- EXERCISE DIRECTIONS -
Set down, word for word, the lines of the material below, from its first line through the line containing "class: Anthozoa", both included.

- DATASET ENTRIES -
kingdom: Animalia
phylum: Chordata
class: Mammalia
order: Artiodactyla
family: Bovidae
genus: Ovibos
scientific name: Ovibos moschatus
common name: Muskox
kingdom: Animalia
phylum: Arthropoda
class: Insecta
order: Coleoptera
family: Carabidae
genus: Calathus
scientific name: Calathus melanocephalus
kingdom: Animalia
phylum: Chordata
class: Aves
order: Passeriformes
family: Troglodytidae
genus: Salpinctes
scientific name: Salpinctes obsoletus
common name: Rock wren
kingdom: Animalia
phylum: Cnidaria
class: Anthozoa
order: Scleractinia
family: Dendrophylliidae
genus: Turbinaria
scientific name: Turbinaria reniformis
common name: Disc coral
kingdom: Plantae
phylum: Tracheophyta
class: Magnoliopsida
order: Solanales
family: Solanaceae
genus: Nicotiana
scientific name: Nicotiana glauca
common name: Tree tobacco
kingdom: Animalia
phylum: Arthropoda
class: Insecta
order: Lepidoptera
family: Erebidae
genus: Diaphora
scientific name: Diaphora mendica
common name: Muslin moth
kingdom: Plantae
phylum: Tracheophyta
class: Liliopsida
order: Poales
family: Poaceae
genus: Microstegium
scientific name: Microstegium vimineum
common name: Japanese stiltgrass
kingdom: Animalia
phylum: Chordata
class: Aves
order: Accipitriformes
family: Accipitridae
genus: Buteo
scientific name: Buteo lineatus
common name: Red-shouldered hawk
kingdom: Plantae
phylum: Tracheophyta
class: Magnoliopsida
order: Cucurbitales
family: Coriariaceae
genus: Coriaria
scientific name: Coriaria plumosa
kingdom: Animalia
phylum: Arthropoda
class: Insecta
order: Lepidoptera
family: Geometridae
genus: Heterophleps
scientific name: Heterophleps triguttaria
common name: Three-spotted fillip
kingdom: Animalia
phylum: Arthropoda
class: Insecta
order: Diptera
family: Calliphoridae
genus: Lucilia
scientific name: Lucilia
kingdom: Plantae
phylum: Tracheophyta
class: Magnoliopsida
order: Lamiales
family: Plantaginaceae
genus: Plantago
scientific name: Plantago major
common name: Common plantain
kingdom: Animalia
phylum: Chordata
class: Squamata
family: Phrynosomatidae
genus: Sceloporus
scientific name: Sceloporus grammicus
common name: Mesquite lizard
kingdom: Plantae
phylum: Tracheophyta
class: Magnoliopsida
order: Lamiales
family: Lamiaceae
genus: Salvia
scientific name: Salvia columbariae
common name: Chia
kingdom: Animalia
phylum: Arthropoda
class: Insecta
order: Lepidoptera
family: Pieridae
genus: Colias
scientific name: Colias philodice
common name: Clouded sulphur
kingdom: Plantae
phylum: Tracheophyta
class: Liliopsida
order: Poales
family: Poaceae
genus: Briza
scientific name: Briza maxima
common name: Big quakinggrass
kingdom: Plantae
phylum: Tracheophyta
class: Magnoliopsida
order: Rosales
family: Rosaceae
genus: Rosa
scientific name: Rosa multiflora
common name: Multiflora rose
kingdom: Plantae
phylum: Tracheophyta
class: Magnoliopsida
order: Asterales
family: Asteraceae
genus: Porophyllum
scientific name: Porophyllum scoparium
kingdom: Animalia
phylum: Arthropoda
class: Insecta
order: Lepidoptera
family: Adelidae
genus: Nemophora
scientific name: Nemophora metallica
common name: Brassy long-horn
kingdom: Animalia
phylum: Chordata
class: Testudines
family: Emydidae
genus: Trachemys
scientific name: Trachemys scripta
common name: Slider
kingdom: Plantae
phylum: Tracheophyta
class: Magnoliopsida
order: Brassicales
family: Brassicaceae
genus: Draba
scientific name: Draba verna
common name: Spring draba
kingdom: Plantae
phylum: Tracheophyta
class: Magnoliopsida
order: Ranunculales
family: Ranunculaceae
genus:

- OUTPUT OF THE TASK -
kingdom: Animalia
phylum: Chordata
class: Mammalia
order: Artiodactyla
family: Bovidae
genus: Ovibos
scientific name: Ovibos moschatus
common name: Muskox
kingdom: Animalia
phylum: Arthropoda
class: Insecta
order: Coleoptera
family: Carabidae
genus: Calathus
scientific name: Calathus melanocephalus
kingdom: Animalia
phylum: Chordata
class: Aves
order: Passeriformes
family: Troglodytidae
genus: Salpinctes
scientific name: Salpinctes obsoletus
common name: Rock wren
kingdom: Animalia
phylum: Cnidaria
class: Anthozoa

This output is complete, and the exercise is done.